═════ DATASET EXTRACT ═════
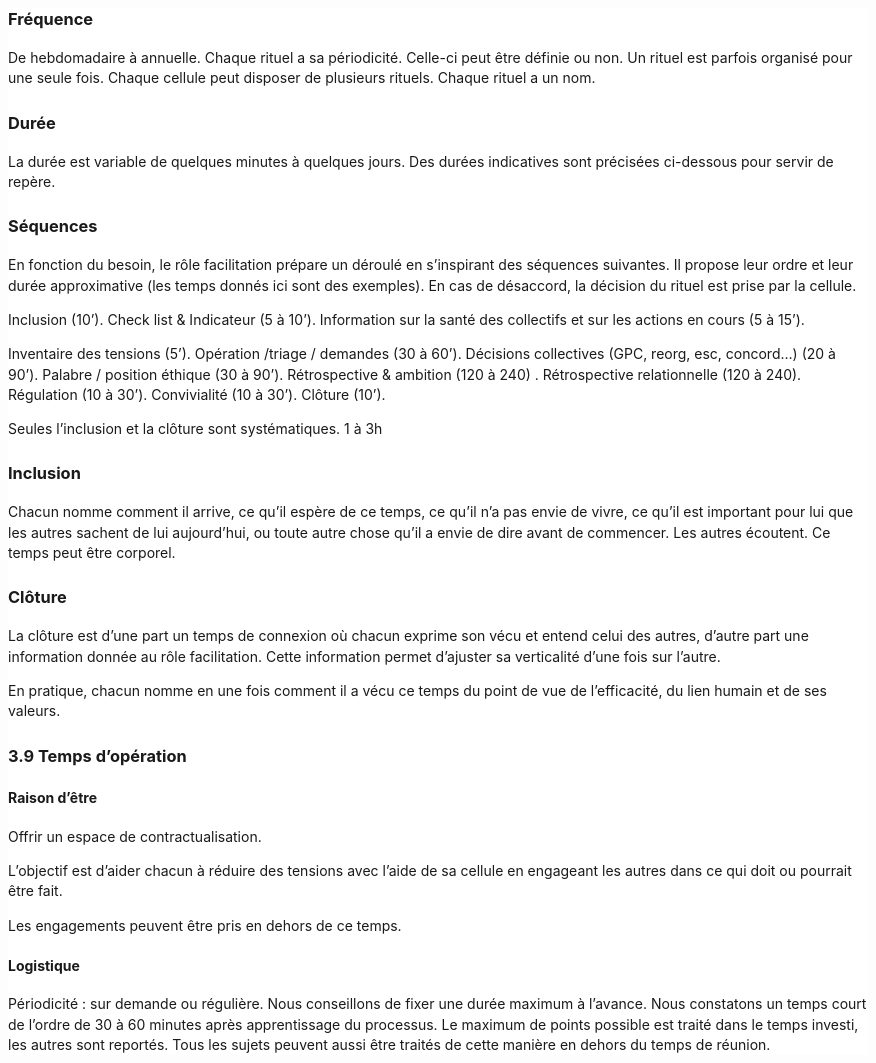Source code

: ### Fréquence 
De hebdomadaire à annuelle. Chaque rituel a sa périodicité. Celle-ci peut être définie ou non. Un rituel est parfois organisé pour une seule fois. Chaque cellule peut disposer de plusieurs rituels. Chaque rituel a un nom.

### Durée
La durée est variable de quelques minutes à quelques jours. Des durées indicatives sont précisées ci-dessous pour servir de repère. 

### Séquences
En fonction du besoin, le rôle facilitation prépare un déroulé en s’inspirant des séquences suivantes. Il propose leur ordre et leur durée approximative (les temps donnés ici sont des exemples). En cas de désaccord, la décision du rituel est prise par la cellule. 

Inclusion (10’). Check list & Indicateur (5 à 10’). Information sur la santé des collectifs et sur les actions en cours (5 à 15’). 

Inventaire des tensions (5’). Opération /triage / demandes (30 à 60’). Décisions collectives  (GPC, reorg, esc, concord…) (20 à 90’). Palabre / position éthique (30 à 90’). Rétrospective & ambition (120 à 240) . Rétrospective relationnelle (120 à 240). Régulation (10 à 30’). Convivialité (10 à 30’). Clôture (10’). 

Seules l’inclusion et la clôture sont systématiques. 1 à 3h

### Inclusion  
Chacun nomme comment il arrive, ce qu’il espère de ce temps, ce qu’il n’a pas envie de vivre, ce qu’il est important pour lui que les autres sachent de lui aujourd’hui, ou toute autre chose qu’il a envie de dire avant de commencer. Les autres écoutent. Ce temps peut être corporel.

### Clôture
La clôture est d’une part un temps de connexion où chacun exprime son vécu et entend celui des autres, d’autre part une information donnée au rôle facilitation. Cette information permet d’ajuster sa verticalité d’une fois sur l’autre. 

En pratique, chacun nomme en une fois comment il a vécu ce temps du point de vue de l’efficacité, du lien humain et de ses valeurs.

### 3.9  Temps d’opération

#### Raison d’être 

Offrir un espace de contractualisation.

L’objectif est d’aider chacun à réduire des tensions avec l’aide de sa cellule en engageant les autres dans ce qui doit ou pourrait être fait.

Les engagements peuvent être pris en dehors de ce temps.

#### Logistique   

Périodicité : sur demande ou régulière. Nous conseillons de fixer une durée maximum à l’avance. Nous constatons un temps court de l’ordre de 30 à 60 minutes après apprentissage du processus. Le maximum de points possible est traité dans le temps investi, les autres sont reportés.
Tous les sujets peuvent aussi être traités de cette manière en dehors du temps de réunion.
═════
* WHAT TO PRODUCE *
Rewrite the records above with every occurrence of "rôle facilitation" replaced by "rôle animation", keeping everything else unchanged. Leave the pictures out of your answer.

* SOLUTION FOR THIS EXERCISE *
Source code

: ### Fréquence 
De hebdomadaire à annuelle. Chaque rituel a sa périodicité. Celle-ci peut être définie ou non. Un rituel est parfois organisé pour une seule fois. Chaque cellule peut disposer de plusieurs rituels. Chaque rituel a un nom.

### Durée
La durée est variable de quelques minutes à quelques jours. Des durées indicatives sont précisées ci-dessous pour servir de repère. 

### Séquences
En fonction du besoin, le rôle animation prépare un déroulé en s’inspirant des séquences suivantes. Il propose leur ordre et leur durée approximative (les temps donnés ici sont des exemples). En cas de désaccord, la décision du rituel est prise par la cellule. 

Inclusion (10’). Check list & Indicateur (5 à 10’). Information sur la santé des collectifs et sur les actions en cours (5 à 15’). 

Inventaire des tensions (5’). Opération /triage / demandes (30 à 60’). Décisions collectives  (GPC, reorg, esc, concord…) (20 à 90’). Palabre / position éthique (30 à 90’). Rétrospective & ambition (120 à 240) . Rétrospective relationnelle (120 à 240). Régulation (10 à 30’). Convivialité (10 à 30’). Clôture (10’). 

Seules l’inclusion et la clôture sont systématiques. 1 à 3h

### Inclusion  
Chacun nomme comment il arrive, ce qu’il espère de ce temps, ce qu’il n’a pas envie de vivre, ce qu’il est important pour lui que les autres sachent de lui aujourd’hui, ou toute autre chose qu’il a envie de dire avant de commencer. Les autres écoutent. Ce temps peut être corporel.

### Clôture
La clôture est d’une part un temps de connexion où chacun exprime son vécu et entend celui des autres, d’autre part une information donnée au rôle animation. Cette information permet d’ajuster sa verticalité d’une fois sur l’autre. 

En pratique, chacun nomme en une fois comment il a vécu ce temps du point de vue de l’efficacité, du lien humain et de ses valeurs.

### 3.9  Temps d’opération

#### Raison d’être 

Offrir un espace de contractualisation.

L’objectif est d’aider chacun à réduire des tensions avec l’aide de sa cellule en engageant les autres dans ce qui doit ou pourrait être fait.

Les engagements peuvent être pris en dehors de ce temps.

#### Logistique   

Périodicité : sur demande ou régulière. Nous conseillons de fixer une durée maximum à l’avance. Nous constatons un temps court de l’ordre de 30 à 60 minutes après apprentissage du processus. Le maximum de points possible est traité dans le temps investi, les autres sont reportés.
Tous les sujets peuvent aussi être traités de cette manière en dehors du temps de réunion.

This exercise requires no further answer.